**PROBLEM**
Output begins at the line with "betyder mer än" and ends at the last line of the records below. Copy each line in that span exactly, and leave out pictures.

[Page images and extracted text]
═══

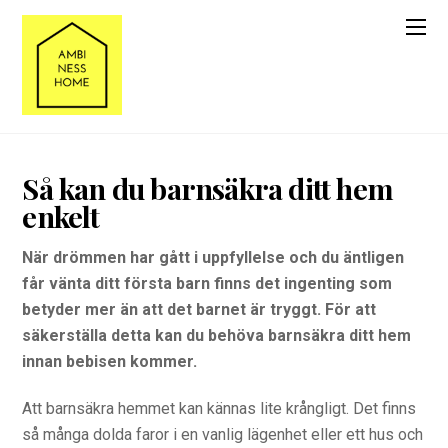
Så kan du barnsäkra ditt hem
enkelt
När drömmen har gått i uppfyllelse och du äntligen
får vänta ditt första barn finns det ingenting som
betyder mer än att det barnet är tryggt. För att
säkerställa detta kan du behöva barnsäkra ditt hem
innan bebisen kommer.
Att barnsäkra hemmet kan kännas lite krångligt. Det finns
så många dolda faror i en vanlig lägenhet eller ett hus och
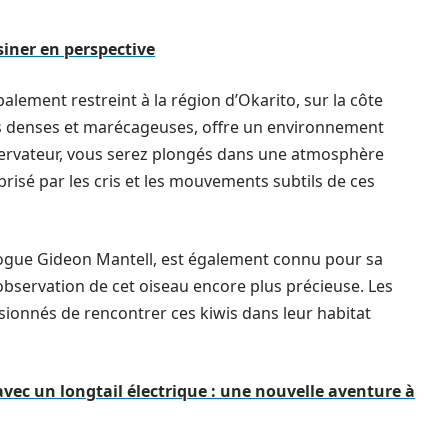
iner en perspective
palement restreint à la région d’Okarito, sur la côte
rêts denses et marécageuses, offre un environnement
bservateur, vous serez plongés dans une atmosphère
brisé par les cris et les mouvements subtils de ces
ogue Gideon Mantell, est également connu pour sa
l’observation de cet oiseau encore plus précieuse. Les
sionnés de rencontrer ces kiwis dans leur habitat
avec un longtail électrique : une nouvelle aventure à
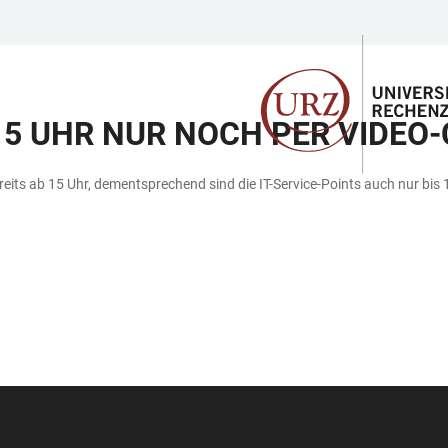
 15 UHR NUR NOCH PER VIDEO
its ab 15 Uhr, dementsprechend sind die IT-Service-Points auch nur bis 15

═══

**RESULT FOR THIS TASK**
betyder mer än att det barnet är tryggt. För att
säkerställa detta kan du behöva barnsäkra ditt hem
innan bebisen kommer.
Att barnsäkra hemmet kan kännas lite krångligt. Det finns
så många dolda faror i en vanlig lägenhet eller ett hus och
iner en perspective
palement restreint à la région d’Okarito, sur la côte
rêts denses et marécageuses, offre un environnement
bservateur, vous serez plongés dans une atmosphère
brisé par les cris et les mouvements subtils de ces
ogue Gideon Mantell, est également connu pour sa
l’observation de cet oiseau encore plus précieuse. Les
sionnés de rencontrer ces kiwis dans leur habitat
avec un longtail électrique : une nouvelle aventure à
 15 UHR NUR NOCH PER VIDEO
its ab 15 Uhr, dementsprechend sind die IT-Service-Points auch nur bis 15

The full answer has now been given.